After awhile, I began to feel guilty that I was ignoring my poor, sick baby. He was probably bored. And I had gotten a big chunk of my work done that morning. We had a couple hours left before the 5yo hellion came home. “Want to go to the library?” I suggested.
“Sure, Mom.” So off we went. We picked out books on how to build a treehouse. (A pipe dream, since we have no big trees in our yard.) He picked out his usual pile of graphic novels and chapter books, and some Ninja Turtle books for his little brother. I thought that was sweet.
I couldn’t remember the last time I’d spent time just with Miles. It was nice. Without the little one being the squeaky wheel, I could actually have a conversation with my firstborn. When did he get so grown-up? He’s like a real person now, who can make puns and understand sarcasm.
We were having such a good time I didn’t want it to end. On the drive home I swung into Dunkin Donuts. “How about a treat?” He picked out the gaudiest, sugariest donut in the place. Who knew they even made Peeps donuts? And how often do you get to eat something that matches your sweatshirt? He hugged me around the waist. “Thanks for taking me here, Mom. Can we bring a donut home for Riley?”

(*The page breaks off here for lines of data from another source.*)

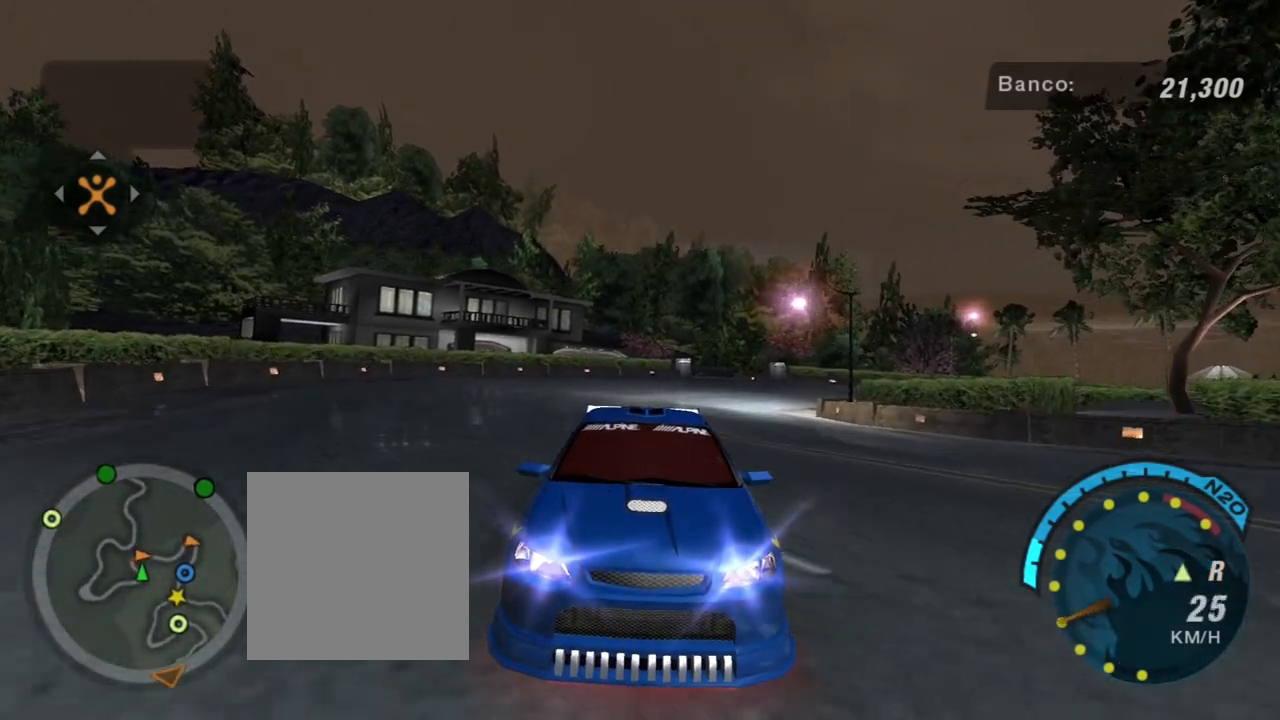
{"buttons": ["L2", "R3"], "left_stick": "center", "right_stick": "center", "events": []}
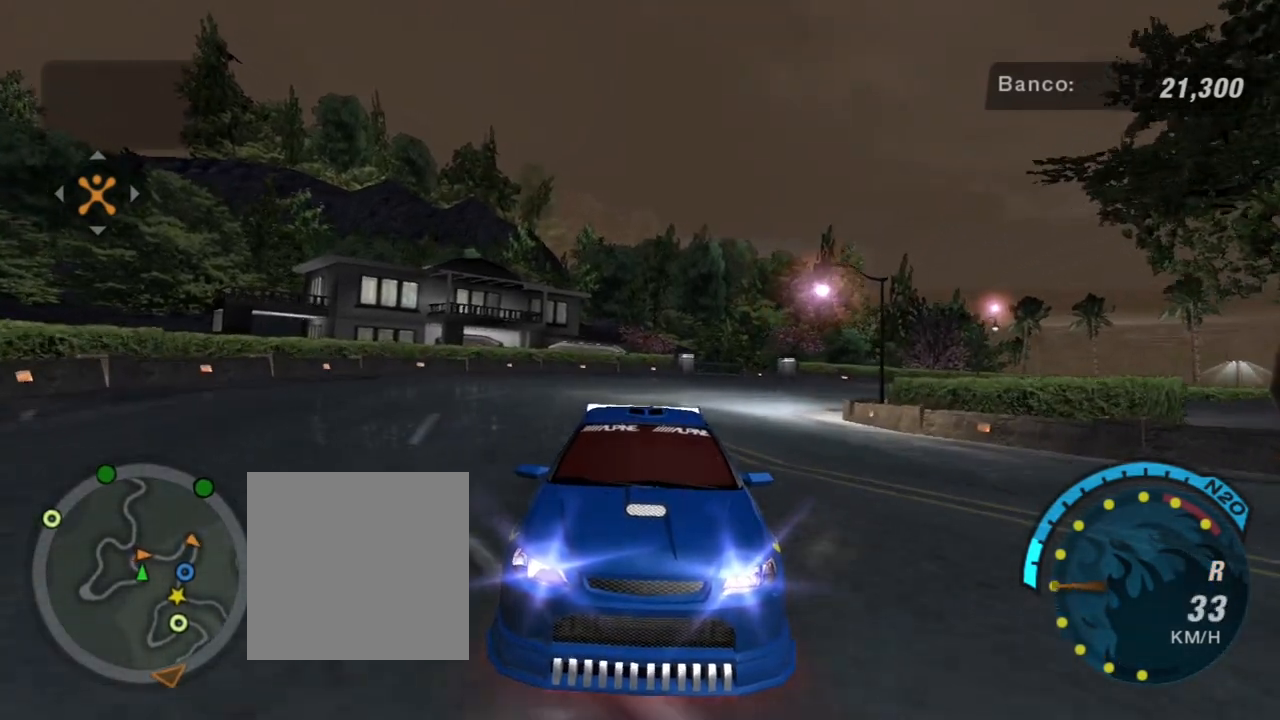
{"buttons": ["L2", "R3"], "left_stick": "center", "right_stick": "center", "events": [[367, "left_stick", "left"], [467, "left_stick", "center"]]}
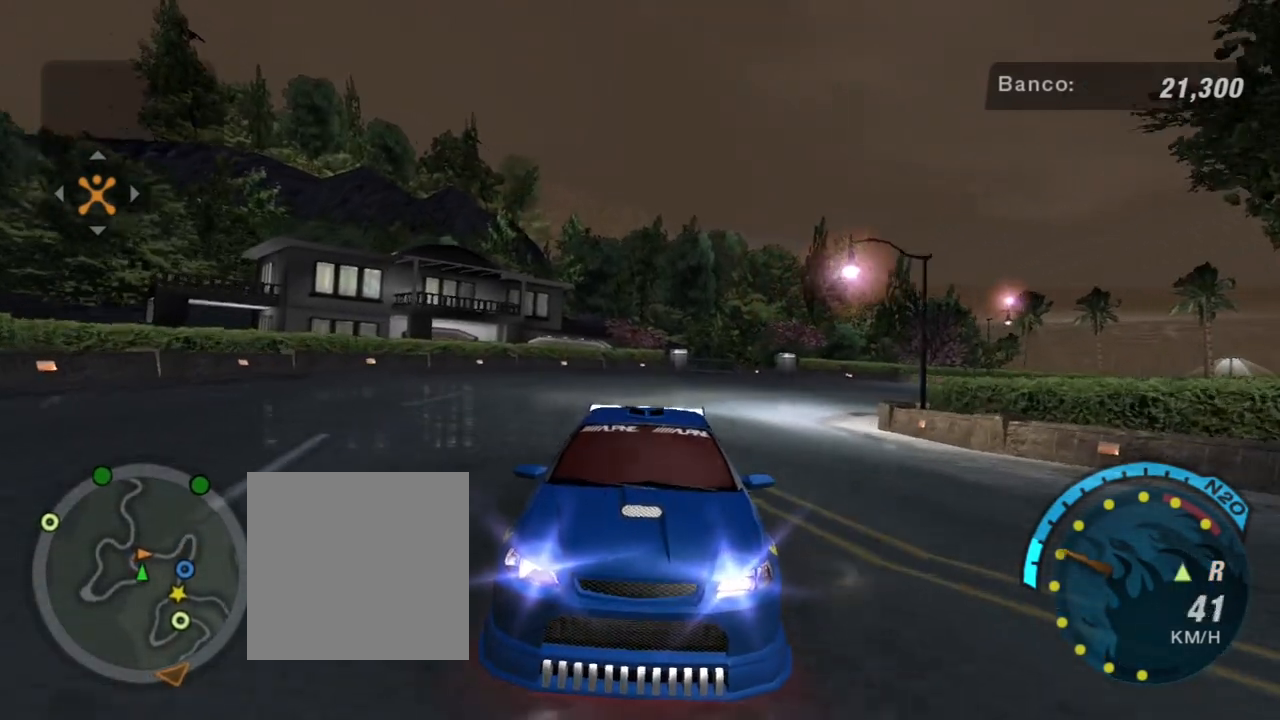
{"buttons": ["L2", "R3"], "left_stick": "center", "right_stick": "center", "events": []}
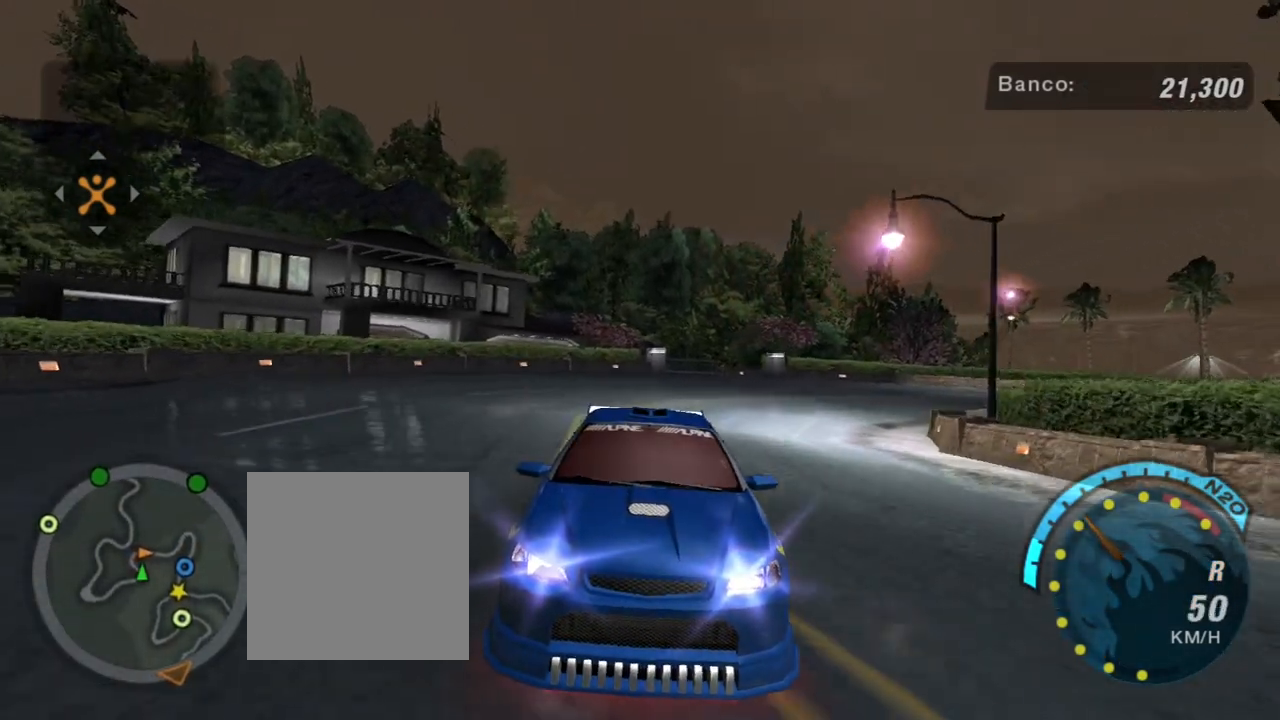
{"buttons": ["L2", "R3"], "left_stick": "center", "right_stick": "center", "events": [[166, "left_stick", "left"], [300, "left_stick", "center"]]}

Spending one-on-one time with each of your kids is one of those things moms are supposed to do, right? Like weekly date nights with your spouse. This advice always makes me feel angry and guilty at the same time. In what world? Who has the time, energy, and babysitter funds for that? But as with all those other “supposed to’s,” I find that what works for some doesn’t work for all.
I suddenly remembered another time I’d taken Miles out by himself, for a special birthday breakfast when he was 3. My younger son was only a few months old, and I was still feeling that mom-guilt from displacing my only son from his pedestal in the center of our world. So I made a big deal about our breakfast date. I talked it up, made a show of dropping off the baby at the sitter’s so we could have our special Mommy-and-big-boy time together.

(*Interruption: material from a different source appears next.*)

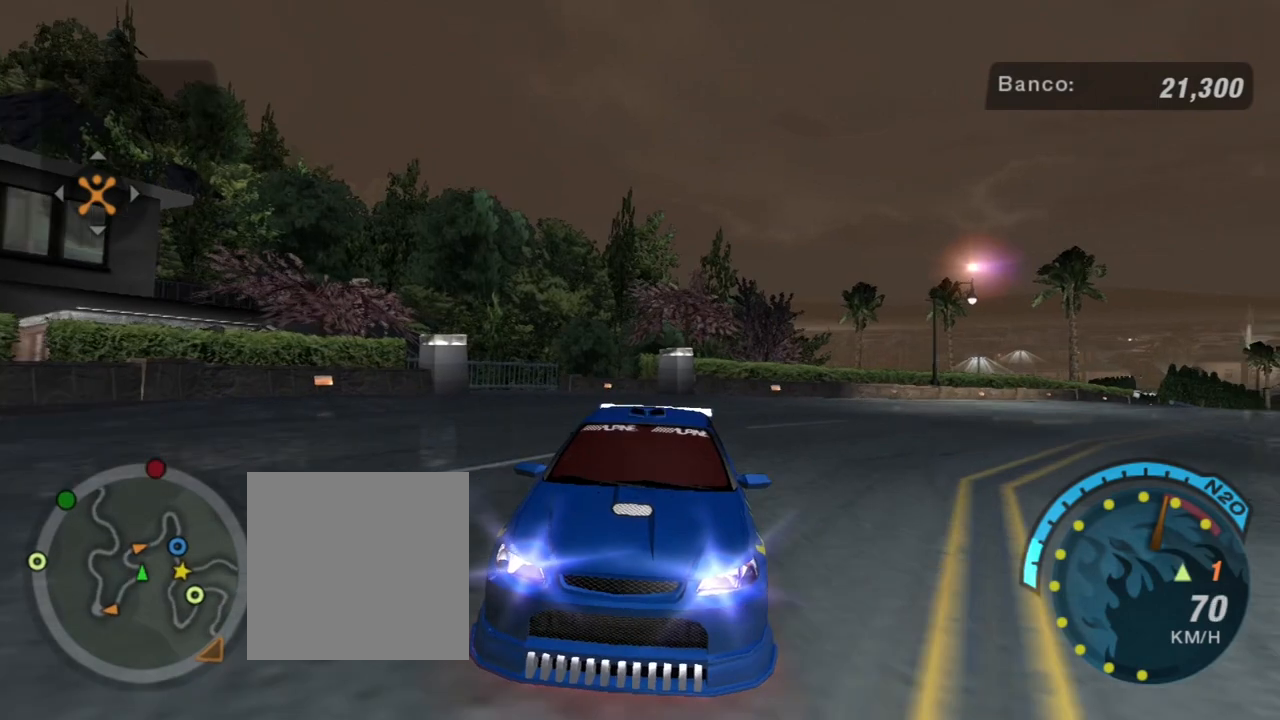
{"buttons": ["R2"], "left_stick": "center", "right_stick": "center", "events": [[267, "R3", "up"], [300, "R2", "down"], [300, "right_stick", "center"]]}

Well, it was a disaster. First, I picked what I thought was a whimsical, fun diner in an artsy section of town. But my Miles thought the doll heads and vintage Pez dispensers glued on the walls were “freaky.” (In retrospect, he may have had a point.) And before the waitress even brought out the blueberry pancakes the size of his head, he slumped over the table and moaned, “Why did you bring me here? This would be more funner if Riley was here. Look, they have highchairs.” He pointed accusingly. So much for special alone-time with Mommy.
Fast-forward 4 years. This sick day outing was nice because it was unplanned. Low-pressure. Not mandated by some parenting expert. I think sometimes we get caught up in the shoulda/woulda/coulda and make things more complicated than they need to be. Sometimes it’s just about you and your kid and a donut.